WHAT IS EXPECTED:
Below are some records. Return exactly the lines from the one with "(673, 406) none -> (459, 269) //" to the one with "(220, 585) none", and nothing else.

RECORD EXTRACTS:
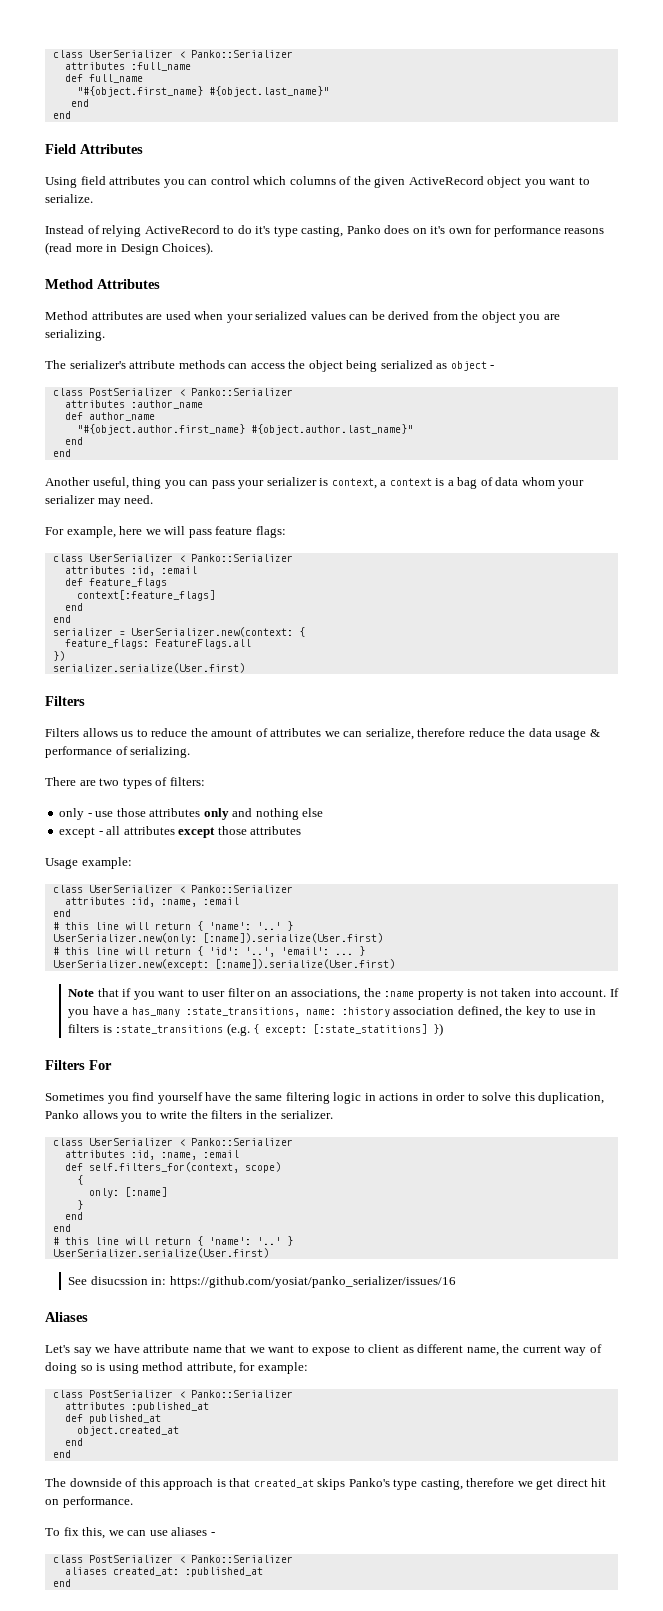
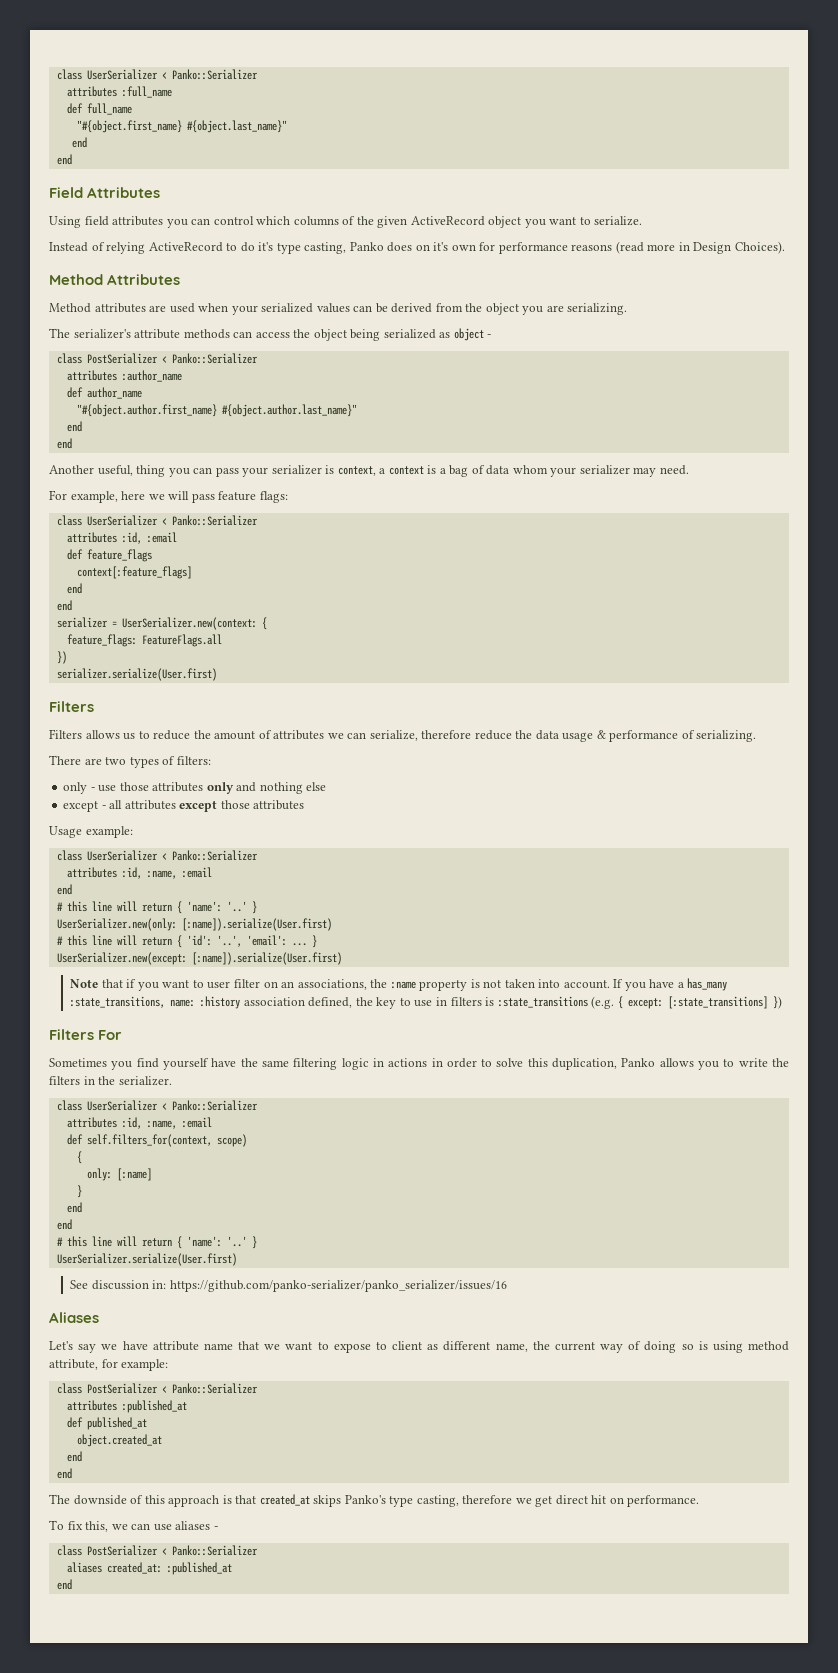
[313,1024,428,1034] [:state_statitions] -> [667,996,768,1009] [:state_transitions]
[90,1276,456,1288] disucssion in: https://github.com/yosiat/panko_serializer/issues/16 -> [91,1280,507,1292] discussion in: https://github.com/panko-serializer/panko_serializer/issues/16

==

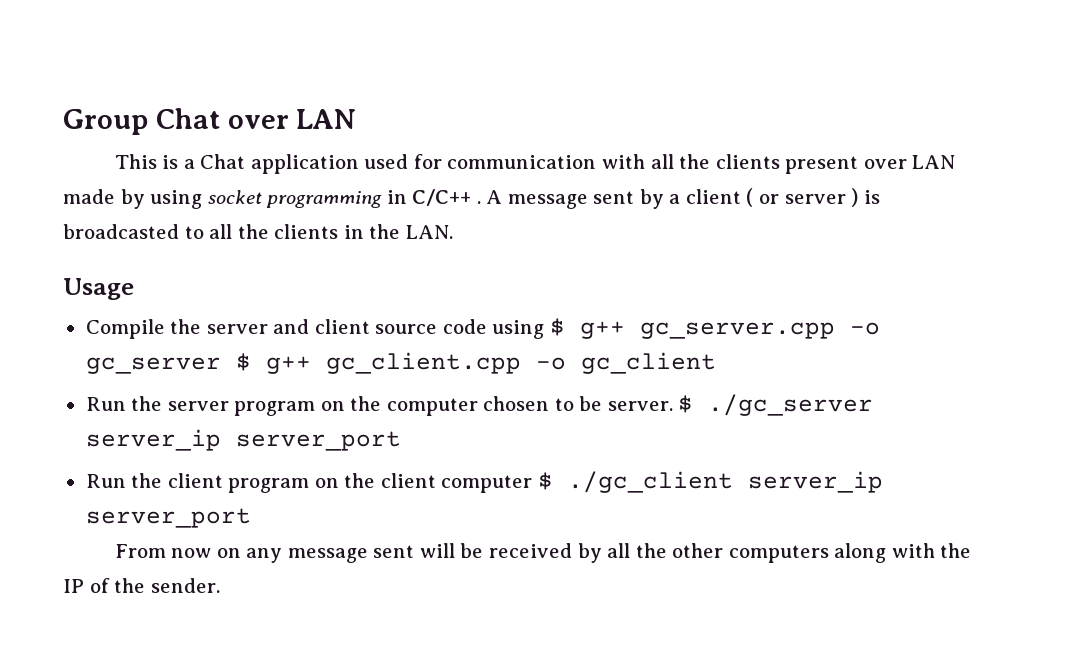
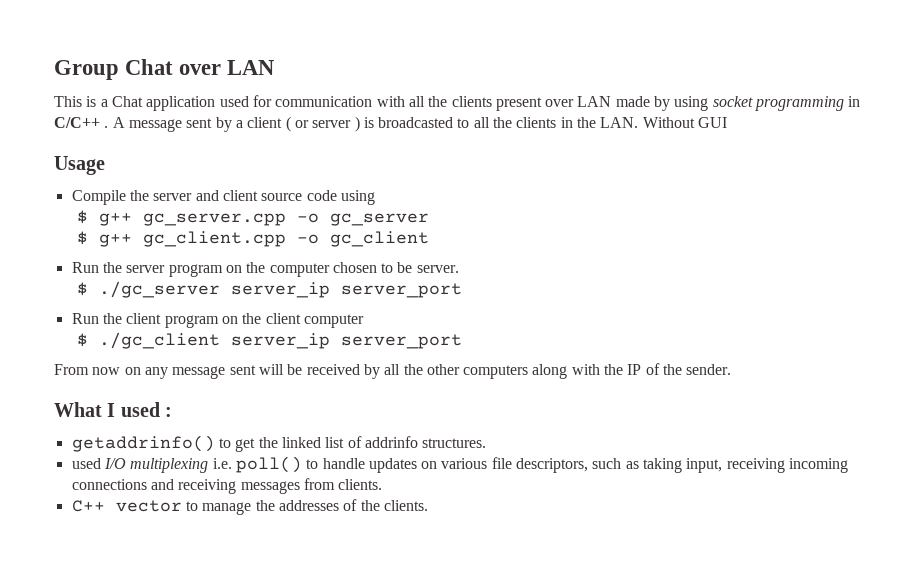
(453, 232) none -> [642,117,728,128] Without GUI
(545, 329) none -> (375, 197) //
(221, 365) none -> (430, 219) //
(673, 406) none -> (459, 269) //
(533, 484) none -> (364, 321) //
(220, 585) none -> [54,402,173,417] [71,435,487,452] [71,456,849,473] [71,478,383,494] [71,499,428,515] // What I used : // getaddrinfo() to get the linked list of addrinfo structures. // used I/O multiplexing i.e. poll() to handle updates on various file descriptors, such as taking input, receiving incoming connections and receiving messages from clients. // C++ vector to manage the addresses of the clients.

RESPONSE BELOW:
(673, 406) none -> (459, 269) //
(533, 484) none -> (364, 321) //
(220, 585) none -> [54,402,173,417] [71,435,487,452] [71,456,849,473] [71,478,383,494] [71,499,428,515] // What I used : // getaddrinfo() to get the linked list of addrinfo structures. // used I/O multiplexing i.e. poll() to handle updates on various file descriptors, such as taking input, receiving incoming connections and receiving messages from clients. // C++ vector to manage the addresses of the clients.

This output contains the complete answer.